本を読んでウチの貧乏話を思い出した

「太郎が恋をするころまでには…」(栗原美和子=著、幻冬舎文庫)を読む。
2年ほど前に単行本で出たとき、有名な猿回し芸人が被差別部落出身だということを明らかにしたということでも一時話題になった本だった。
読むまではノンフィクションなのかと思っていたら、小説(私小説)だった。差別という問題を真っ正面から取り上げた話というより、それを核にすえた恋愛物語といえるものだった。だからか、それほど肩肘張らずに、その問題の存在と、その根の思いのほかの深さを改めて認識することができた。なんか主人公のこの2人、やたらと涙を流すなあ、なんてちょっと不謹慎に突っ込んだりしながら。
ただ、この本を読んでいていちばん思っていたのは、差別のことより貧乏のことだった。

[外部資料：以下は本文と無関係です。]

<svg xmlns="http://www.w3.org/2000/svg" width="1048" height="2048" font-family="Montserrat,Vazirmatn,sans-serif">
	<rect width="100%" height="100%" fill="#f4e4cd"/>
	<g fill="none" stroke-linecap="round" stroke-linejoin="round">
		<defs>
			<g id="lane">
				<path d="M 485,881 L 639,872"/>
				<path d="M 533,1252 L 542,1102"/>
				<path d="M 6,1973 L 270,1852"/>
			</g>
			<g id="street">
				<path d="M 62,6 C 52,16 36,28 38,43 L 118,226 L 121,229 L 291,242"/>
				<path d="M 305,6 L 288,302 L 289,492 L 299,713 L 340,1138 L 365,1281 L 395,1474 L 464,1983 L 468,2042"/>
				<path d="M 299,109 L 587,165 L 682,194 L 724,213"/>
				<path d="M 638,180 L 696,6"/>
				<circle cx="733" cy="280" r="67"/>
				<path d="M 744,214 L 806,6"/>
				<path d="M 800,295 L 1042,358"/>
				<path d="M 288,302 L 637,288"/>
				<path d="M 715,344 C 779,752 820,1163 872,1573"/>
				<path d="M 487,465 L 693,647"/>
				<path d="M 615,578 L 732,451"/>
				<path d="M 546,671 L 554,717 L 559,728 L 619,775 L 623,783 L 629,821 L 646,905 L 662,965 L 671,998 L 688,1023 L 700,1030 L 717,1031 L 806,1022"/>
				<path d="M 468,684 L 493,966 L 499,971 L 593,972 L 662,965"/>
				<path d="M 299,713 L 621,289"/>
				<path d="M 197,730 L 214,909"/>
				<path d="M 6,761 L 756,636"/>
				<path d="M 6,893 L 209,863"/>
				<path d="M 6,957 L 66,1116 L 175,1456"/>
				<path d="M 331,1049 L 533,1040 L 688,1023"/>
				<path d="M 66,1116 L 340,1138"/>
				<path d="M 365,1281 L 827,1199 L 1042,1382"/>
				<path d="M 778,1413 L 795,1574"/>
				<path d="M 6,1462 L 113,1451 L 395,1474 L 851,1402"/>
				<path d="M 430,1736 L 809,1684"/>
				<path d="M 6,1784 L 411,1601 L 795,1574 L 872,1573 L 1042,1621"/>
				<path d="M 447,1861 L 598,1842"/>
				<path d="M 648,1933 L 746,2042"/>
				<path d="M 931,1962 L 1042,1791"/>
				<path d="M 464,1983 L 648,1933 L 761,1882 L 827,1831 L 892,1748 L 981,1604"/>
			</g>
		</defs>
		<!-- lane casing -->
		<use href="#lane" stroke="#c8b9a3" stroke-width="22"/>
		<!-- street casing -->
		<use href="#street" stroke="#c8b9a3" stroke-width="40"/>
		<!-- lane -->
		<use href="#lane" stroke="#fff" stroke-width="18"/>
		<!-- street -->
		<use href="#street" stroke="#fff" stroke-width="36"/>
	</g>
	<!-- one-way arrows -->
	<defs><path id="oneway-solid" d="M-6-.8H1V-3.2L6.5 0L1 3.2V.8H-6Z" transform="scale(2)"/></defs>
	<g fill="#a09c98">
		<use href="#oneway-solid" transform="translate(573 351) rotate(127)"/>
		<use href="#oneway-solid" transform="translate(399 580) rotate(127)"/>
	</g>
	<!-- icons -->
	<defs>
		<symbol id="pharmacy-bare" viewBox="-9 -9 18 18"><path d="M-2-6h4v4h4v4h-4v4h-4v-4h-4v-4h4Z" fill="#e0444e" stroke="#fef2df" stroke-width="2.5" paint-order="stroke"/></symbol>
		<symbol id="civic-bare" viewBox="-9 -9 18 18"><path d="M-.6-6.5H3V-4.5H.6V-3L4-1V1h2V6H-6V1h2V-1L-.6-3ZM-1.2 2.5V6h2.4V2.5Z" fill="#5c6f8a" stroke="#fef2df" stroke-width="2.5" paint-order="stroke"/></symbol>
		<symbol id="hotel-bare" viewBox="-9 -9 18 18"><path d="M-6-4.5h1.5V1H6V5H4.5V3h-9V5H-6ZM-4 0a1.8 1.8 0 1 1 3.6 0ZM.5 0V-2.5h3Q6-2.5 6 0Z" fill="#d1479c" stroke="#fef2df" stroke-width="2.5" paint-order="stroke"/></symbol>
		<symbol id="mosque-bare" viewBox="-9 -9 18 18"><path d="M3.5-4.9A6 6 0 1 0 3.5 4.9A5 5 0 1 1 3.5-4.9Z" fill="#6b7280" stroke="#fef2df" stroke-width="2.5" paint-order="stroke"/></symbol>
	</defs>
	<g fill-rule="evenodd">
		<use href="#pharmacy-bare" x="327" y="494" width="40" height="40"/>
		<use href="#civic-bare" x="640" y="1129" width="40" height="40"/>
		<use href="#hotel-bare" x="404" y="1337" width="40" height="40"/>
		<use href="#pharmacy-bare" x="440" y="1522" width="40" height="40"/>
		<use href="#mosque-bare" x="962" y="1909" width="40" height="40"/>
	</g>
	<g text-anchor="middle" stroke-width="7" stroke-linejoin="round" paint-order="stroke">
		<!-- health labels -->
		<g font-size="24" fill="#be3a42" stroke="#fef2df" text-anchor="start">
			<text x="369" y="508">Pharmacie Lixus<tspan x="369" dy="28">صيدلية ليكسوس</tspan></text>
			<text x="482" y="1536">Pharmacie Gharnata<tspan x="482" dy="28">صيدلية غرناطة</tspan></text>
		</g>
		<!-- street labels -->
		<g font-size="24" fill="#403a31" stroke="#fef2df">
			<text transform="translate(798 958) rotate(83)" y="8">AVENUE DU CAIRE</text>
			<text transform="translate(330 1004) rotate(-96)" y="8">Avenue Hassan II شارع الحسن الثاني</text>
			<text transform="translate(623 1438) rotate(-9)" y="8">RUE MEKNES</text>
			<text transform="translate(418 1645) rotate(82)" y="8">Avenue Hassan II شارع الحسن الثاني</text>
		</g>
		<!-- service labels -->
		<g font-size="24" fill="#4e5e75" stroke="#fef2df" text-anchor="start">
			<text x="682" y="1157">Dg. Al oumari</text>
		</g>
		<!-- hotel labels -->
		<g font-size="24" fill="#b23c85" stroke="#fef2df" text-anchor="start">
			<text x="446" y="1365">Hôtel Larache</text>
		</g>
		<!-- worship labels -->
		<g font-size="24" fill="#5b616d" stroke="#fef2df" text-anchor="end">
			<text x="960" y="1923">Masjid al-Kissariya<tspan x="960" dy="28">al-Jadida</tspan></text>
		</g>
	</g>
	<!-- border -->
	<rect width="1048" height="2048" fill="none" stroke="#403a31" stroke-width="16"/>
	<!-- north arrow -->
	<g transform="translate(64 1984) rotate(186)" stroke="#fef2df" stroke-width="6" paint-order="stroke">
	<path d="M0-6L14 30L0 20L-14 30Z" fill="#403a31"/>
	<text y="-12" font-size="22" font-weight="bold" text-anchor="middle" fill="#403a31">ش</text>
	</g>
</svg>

この本では貧乏と差別は不可分のようになっていて、この貧乏ってやつが子どものころの主人公をどれだけ傷つけたかというのが、けっこう大きなテーマになっていたりする。
オイラんちも、けっこう貧乏って部類だったけど、そんなに悲惨な感じはしなかったけどな。程度の違いもあるだろうし、加えて差別という大きな溝も横たわっているわけだから、主人公と簡単に比較しちゃいけないんだろうけど。
でもなあ、なんて感じながら、オイラは自分のとこの貧乏話を思い出していた。
・電気代が払えなくて電気を止められたとき、トーチャンは妙に機嫌よくて、「今日はパーティだ」なんて言いながら、仰々しくろうそくに火をつけ、その明かりでご飯を食べたっけ。今思えば、後ろめたさからの機嫌良さだったんだろうけど、いつ怒られるかビクビクしないですむ分、オイラはなんかホッとしてた気がする。
・オイラんちは給食費を免除になっていた。同級生で知っている人がいたかどうかはわからないけど、それをちょっとばかし引け目に感じていたのは確か。でも、何を勘違いしたのか、そのとき思ったのは、ただで食べさせてもらっているんだから残したりしたら罰が当たる、ということ。その結果、小中の9年間、一度も給食を残したことはない(はず)。また学級委員になったときも、クラスの目標に必ず「給食を残さず食べよう」と掲げていたような気がする……などなど。
こうして思い出していくと、けっこう楽しかったような感じすらする。えてして思い出は、必要以上に美化されるものだし、まあ、オイラがお気楽なだけだったのかもしれないけどね。